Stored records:
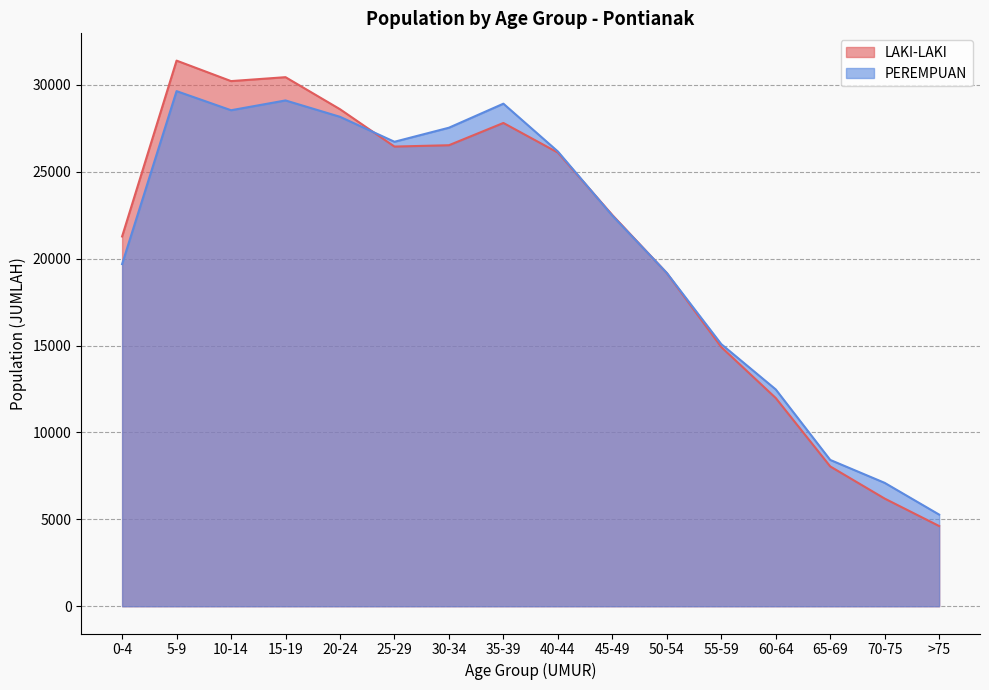

Between 35-39 and 70-75, which series saw the biggest shift?

PEREMPUAN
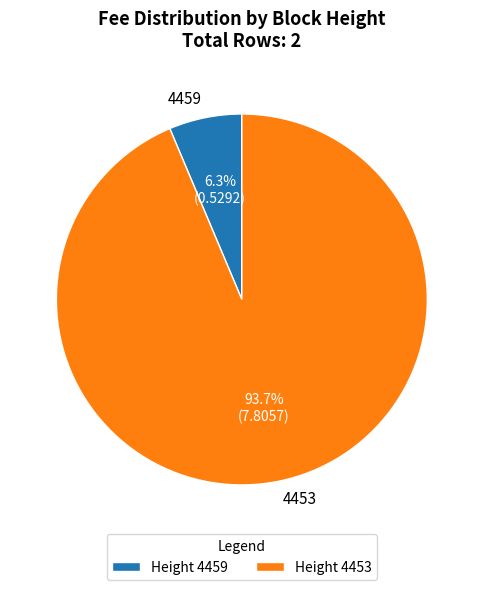

To the nearest percent, what is the difference between the 4453 and 4459 slice percentages?

87%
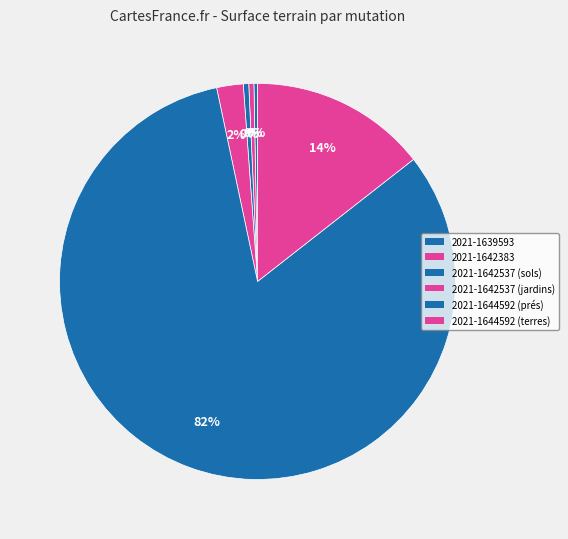

Is the sum of 2021-1639593 and 2021-1644592 (terres) greater than half?

No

**EXERCISE DETAILS**
Please rewrite all of the material above with "biggest shift" changed to "largest change" and everything else left the same. Leave the pictures out of your answer.

**PROBLEM SOLUTION**
Between 35-39 and 70-75, which series saw the largest change?

PEREMPUAN

To the nearest percent, what is the difference between the 4453 and 4459 slice percentages?

87%

Is the sum of 2021-1639593 and 2021-1644592 (terres) greater than half?

No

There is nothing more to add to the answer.